Von deftiger Hausmannskost zum Marathon
Laufen Die gebürtige Unterwittelsbacherin Sandra Koller bringt vor elf Monaten noch 110 Kilogramm auf die Waage. Dann ändert sie ihr Leben radikal und erfüllt sich einen Lebenstraum. So beschwerlich war ihr Weg
Aichach/Altomünster Einmal am Stück 42 195 Meter laufend zurückzulegen, das war ein Lebenstraum der 25-jährigen Fotografin Sandra Koller, einer gebürtigen Unterwittelsbacherin, die mittlerweile in Altomünster wohnt und dort ein Fotogeschäft betreibt. Und diesen Traum hat sie sich erfüllt.
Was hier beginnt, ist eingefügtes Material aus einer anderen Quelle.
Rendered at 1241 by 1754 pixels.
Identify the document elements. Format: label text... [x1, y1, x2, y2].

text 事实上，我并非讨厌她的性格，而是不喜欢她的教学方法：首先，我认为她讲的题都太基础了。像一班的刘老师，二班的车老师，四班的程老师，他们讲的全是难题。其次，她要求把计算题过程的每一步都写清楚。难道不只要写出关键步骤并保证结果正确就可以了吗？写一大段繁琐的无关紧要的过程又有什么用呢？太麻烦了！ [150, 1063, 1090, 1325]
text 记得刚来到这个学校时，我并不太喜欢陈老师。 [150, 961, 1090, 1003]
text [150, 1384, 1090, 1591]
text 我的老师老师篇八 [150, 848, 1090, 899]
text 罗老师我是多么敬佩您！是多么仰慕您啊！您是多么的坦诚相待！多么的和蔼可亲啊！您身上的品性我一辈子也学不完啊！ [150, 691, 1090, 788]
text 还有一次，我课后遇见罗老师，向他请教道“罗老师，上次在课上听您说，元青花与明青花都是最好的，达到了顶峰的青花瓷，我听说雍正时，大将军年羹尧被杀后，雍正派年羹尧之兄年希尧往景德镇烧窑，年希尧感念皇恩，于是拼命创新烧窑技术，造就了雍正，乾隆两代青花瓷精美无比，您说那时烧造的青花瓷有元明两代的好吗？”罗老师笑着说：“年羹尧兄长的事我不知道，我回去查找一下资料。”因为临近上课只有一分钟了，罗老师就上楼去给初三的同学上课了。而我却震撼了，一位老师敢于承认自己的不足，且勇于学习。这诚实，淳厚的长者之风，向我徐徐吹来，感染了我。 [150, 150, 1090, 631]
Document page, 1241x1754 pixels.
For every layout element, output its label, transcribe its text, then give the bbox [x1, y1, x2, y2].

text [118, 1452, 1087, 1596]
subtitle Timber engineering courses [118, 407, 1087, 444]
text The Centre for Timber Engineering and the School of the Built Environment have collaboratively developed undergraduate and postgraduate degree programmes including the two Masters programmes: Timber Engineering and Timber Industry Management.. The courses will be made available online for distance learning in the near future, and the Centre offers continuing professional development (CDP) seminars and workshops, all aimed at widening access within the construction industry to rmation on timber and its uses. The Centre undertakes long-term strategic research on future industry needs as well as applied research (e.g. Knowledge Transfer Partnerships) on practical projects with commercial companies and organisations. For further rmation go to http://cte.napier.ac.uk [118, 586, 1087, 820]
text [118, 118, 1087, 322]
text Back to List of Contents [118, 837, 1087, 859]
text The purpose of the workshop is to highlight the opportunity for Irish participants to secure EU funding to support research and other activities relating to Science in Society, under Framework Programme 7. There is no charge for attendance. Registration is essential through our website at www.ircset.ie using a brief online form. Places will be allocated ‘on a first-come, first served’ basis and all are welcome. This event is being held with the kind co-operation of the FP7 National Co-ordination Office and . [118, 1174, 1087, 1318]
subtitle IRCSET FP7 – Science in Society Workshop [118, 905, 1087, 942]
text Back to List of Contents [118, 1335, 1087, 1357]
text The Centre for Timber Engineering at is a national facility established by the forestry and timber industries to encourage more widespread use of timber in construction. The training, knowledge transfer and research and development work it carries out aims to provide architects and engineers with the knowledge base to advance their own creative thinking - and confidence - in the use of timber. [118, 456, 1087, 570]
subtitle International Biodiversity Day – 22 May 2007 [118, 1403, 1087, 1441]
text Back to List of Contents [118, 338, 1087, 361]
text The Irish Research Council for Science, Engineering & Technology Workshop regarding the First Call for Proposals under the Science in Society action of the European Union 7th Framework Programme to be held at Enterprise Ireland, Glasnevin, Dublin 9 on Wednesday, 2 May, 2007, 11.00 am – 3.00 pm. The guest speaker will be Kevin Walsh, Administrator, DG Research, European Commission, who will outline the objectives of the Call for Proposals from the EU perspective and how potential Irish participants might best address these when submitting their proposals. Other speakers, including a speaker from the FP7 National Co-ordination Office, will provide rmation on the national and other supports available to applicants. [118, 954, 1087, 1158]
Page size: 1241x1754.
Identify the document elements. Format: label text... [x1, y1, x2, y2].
Zusammen mit ihrem Freund Thomas Demmelmaier reiste sie ins Allgäu, um am Füssener KönigsschlösserRomantiklauf teilzunehmen. Ihr erklärtes Ziel war, unter vier Stunden zu laufen, und mit 3:57 Stunden hat sie es geschafft.
Sitzt man der jungen Frau aus Altomünster in ihrem Foto-Atelier gegenüber, verraten es ihre festen Waden in ihren Leggins schon, da steckt geballte Kraft dahinter. Und dann beginnt sie zu erzählen, von einer schier unglaublichen Geschichte. Im Mai 2015 brachte Koller stattliche 110 Kilogramm bei einer Körpergröße von 1,65 Metern auf die Waage. Sie blickte in den Spiegel und betrachtete Fotos von sich. Und da legte sie in ihrem Kopf einen Schalter um – „so kann es nicht mehr weitergehen“. Mit einem eisernen Willen hat sie ihre Ernährung umgestellt. Bisher stand deftige Hausmannskost auf dem Tisch. Von heute auf morgen standen viel Gemüse und eiweißhaltige Produkte auf dem Speiseplan. Und Koller hat auch mit leichtem Kraftsport angefangen.
Eines Tages zog sie zum ersten Mal Laufschuhe an und begann die ersten Meter zu laufen, von Laterne zu Laterne war das erklärte Ziel. Und plötzlich merkte sie, es geht auch weiter. Parallel dazu purzelte das Gewicht auf der Waage unaufhörlich nach unten. Die komplette Garderobe musste ausgetauscht werden. Die junge Frau bekam ein ganz neues Lebensgefühl. Und der Kilometerumfang im Laufen stieg ständig an.
Elf Monate später, im April 2016, hatte sie das Traumgewicht von 63 Kilo erreicht. Bereits im Oktober 2016 war Koller so fit geworden, dass sie sich für einen 21-KilometerLauf in München angemeldet hatte. Sie konnte dabei die stolze Zeit von 1:53 Stunden vorweisen. Und damit nicht genug. Voriges Jahr nahm sie an einem Halbmarathon in Köln teil, wo ihr jemand von einem Karwendelmarsch über 52 Kilometer erzählte. Hierbei geht es von Scharnitz zum Achensee über 2200 Höhenmeter. Dieser findet am 25. August, statt. Koller hat hierfür einen Startplatz bekommen. Den will sie natürlich laufend zurücklegen und hat sich was Tolles ausgedacht. Für jeden zurückgelegten Kilometer will sie zehn Euro an die Selbsthilfegruppe Altomünster spenden, ins- gesamt satte 520 Euro. Bei ihrem ersten Marathon jedenfalls ist es ihr recht gut gegangen, obwohl zwei Tage später die Oberschenkel noch leicht zogen, wie sie erklärt.
Dabei hatte die 25-Jährige richtig Glück mit dem Wetter. Am Morgen herrschten in Füssen Temperaturen von 16 Grad und dazu gab es von oben leichten Nieselregen. Ideales Marathonwetter. 485 Teilnehmer gingen vor der malerischen Kulisse der Königsschlösser an den Start und Koller hatte sich das Rennen klug eingeteilt. Keine Getränkestation hat sie ausgelassen, lediglich einmal reichte ihr ein kleiner Junge einen leeren Wasserbecher. Es ging über Teerstraßen und ausgebaute Feldwege mit insgesamt 139 Höhenmetern. Nach der Hälfte der Strecke zeigte ihre Uhr knapp unter zwei Stunden, sie lag also gut im Soll. Im zweiten Abschnitt blieb der gefürchtete „Mann mit dem Hammer“, also der Einbruch so um die dreißig Kilometer, aus. Und nach exakt 3:57,16 Stunden lief die junge Frau in Füssen überglücklich über die Ziellinie. In ihrer Altersklasse war es der siebte Platz.